> [Required task]: Every line in the listing is to be echoed verbatim.

> [The input]:
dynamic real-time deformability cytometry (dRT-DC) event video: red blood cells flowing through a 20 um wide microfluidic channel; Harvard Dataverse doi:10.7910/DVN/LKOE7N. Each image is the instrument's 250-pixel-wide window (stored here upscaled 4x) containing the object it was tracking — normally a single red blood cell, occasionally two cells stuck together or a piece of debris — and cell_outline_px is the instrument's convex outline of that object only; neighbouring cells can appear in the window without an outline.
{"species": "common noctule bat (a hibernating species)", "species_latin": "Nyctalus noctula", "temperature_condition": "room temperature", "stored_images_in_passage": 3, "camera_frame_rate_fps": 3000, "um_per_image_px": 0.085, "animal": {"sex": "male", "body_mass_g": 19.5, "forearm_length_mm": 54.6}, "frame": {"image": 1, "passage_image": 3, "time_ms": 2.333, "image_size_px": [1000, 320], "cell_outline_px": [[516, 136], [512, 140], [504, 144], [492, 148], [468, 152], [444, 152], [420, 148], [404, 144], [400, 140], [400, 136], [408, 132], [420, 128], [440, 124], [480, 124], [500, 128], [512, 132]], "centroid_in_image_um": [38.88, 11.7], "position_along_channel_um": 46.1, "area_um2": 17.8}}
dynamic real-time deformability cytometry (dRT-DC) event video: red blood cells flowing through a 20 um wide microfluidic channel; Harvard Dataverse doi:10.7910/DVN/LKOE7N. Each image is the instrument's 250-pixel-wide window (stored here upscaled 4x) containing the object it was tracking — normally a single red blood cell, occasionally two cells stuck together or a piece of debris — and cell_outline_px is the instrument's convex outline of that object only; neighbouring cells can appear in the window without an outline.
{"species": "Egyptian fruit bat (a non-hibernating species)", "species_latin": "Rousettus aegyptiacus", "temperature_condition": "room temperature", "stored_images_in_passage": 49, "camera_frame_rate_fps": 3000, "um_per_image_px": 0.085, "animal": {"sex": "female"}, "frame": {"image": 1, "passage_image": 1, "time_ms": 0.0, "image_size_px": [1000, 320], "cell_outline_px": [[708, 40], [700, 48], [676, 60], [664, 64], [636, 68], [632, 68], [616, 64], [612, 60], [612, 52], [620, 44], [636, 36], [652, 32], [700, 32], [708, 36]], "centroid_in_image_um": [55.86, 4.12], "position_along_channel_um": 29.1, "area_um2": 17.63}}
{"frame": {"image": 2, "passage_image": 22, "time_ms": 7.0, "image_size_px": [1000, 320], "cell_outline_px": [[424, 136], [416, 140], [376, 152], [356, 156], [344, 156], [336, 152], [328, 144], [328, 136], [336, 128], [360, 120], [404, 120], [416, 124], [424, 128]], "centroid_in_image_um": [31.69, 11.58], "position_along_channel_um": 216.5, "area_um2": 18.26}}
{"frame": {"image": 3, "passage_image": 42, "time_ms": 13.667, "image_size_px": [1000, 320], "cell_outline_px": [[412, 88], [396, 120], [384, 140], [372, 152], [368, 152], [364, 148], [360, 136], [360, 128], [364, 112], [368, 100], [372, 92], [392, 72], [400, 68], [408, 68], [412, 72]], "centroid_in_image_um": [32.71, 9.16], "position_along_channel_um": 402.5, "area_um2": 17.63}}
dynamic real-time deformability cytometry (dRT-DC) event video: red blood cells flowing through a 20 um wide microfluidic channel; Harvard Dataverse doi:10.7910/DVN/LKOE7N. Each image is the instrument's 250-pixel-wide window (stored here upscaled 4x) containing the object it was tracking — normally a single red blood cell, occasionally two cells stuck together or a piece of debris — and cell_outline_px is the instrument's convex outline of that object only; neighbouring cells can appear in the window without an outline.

> [Solution]:
dynamic real-time deformability cytometry (dRT-DC) event video: red blood cells flowing through a 20 um wide microfluidic channel; Harvard Dataverse doi:10.7910/DVN/LKOE7N. Each image is the instrument's 250-pixel-wide window (stored here upscaled 4x) containing the object it was tracking — normally a single red blood cell, occasionally two cells stuck together or a piece of debris — and cell_outline_px is the instrument's convex outline of that object only; neighbouring cells can appear in the window without an outline.
{"species": "common noctule bat (a hibernating species)", "species_latin": "Nyctalus noctula", "temperature_condition": "room temperature", "stored_images_in_passage": 3, "camera_frame_rate_fps": 3000, "um_per_image_px": 0.085, "animal": {"sex": "male", "body_mass_g": 19.5, "forearm_length_mm": 54.6}, "frame": {"image": 1, "passage_image": 3, "time_ms": 2.333, "image_size_px": [1000, 320], "cell_outline_px": [[516, 136], [512, 140], [504, 144], [492, 148], [468, 152], [444, 152], [420, 148], [404, 144], [400, 140], [400, 136], [408, 132], [420, 128], [440, 124], [480, 124], [500, 128], [512, 132]], "centroid_in_image_um": [38.88, 11.7], "position_along_channel_um": 46.1, "area_um2": 17.8}}
dynamic real-time deformability cytometry (dRT-DC) event video: red blood cells flowing through a 20 um wide microfluidic channel; Harvard Dataverse doi:10.7910/DVN/LKOE7N. Each image is the instrument's 250-pixel-wide window (stored here upscaled 4x) containing the object it was tracking — normally a single red blood cell, occasionally two cells stuck together or a piece of debris — and cell_outline_px is the instrument's convex outline of that object only; neighbouring cells can appear in the window without an outline.
{"species": "Egyptian fruit bat (a non-hibernating species)", "species_latin": "Rousettus aegyptiacus", "temperature_condition": "room temperature", "stored_images_in_passage": 49, "camera_frame_rate_fps": 3000, "um_per_image_px": 0.085, "animal": {"sex": "female"}, "frame": {"image": 1, "passage_image": 1, "time_ms": 0.0, "image_size_px": [1000, 320], "cell_outline_px": [[708, 40], [700, 48], [676, 60], [664, 64], [636, 68], [632, 68], [616, 64], [612, 60], [612, 52], [620, 44], [636, 36], [652, 32], [700, 32], [708, 36]], "centroid_in_image_um": [55.86, 4.12], "position_along_channel_um": 29.1, "area_um2": 17.63}}
{"frame": {"image": 2, "passage_image": 22, "time_ms": 7.0, "image_size_px": [1000, 320], "cell_outline_px": [[424, 136], [416, 140], [376, 152], [356, 156], [344, 156], [336, 152], [328, 144], [328, 136], [336, 128], [360, 120], [404, 120], [416, 124], [424, 128]], "centroid_in_image_um": [31.69, 11.58], "position_along_channel_um": 216.5, "area_um2": 18.26}}
{"frame": {"image": 3, "passage_image": 42, "time_ms": 13.667, "image_size_px": [1000, 320], "cell_outline_px": [[412, 88], [396, 120], [384, 140], [372, 152], [368, 152], [364, 148], [360, 136], [360, 128], [364, 112], [368, 100], [372, 92], [392, 72], [400, 68], [408, 68], [412, 72]], "centroid_in_image_um": [32.71, 9.16], "position_along_channel_um": 402.5, "area_um2": 17.63}}
dynamic real-time deformability cytometry (dRT-DC) event video: red blood cells flowing through a 20 um wide microfluidic channel; Harvard Dataverse doi:10.7910/DVN/LKOE7N. Each image is the instrument's 250-pixel-wide window (stored here upscaled 4x) containing the object it was tracking — normally a single red blood cell, occasionally two cells stuck together or a piece of debris — and cell_outline_px is the instrument's convex outline of that object only; neighbouring cells can appear in the window without an outline.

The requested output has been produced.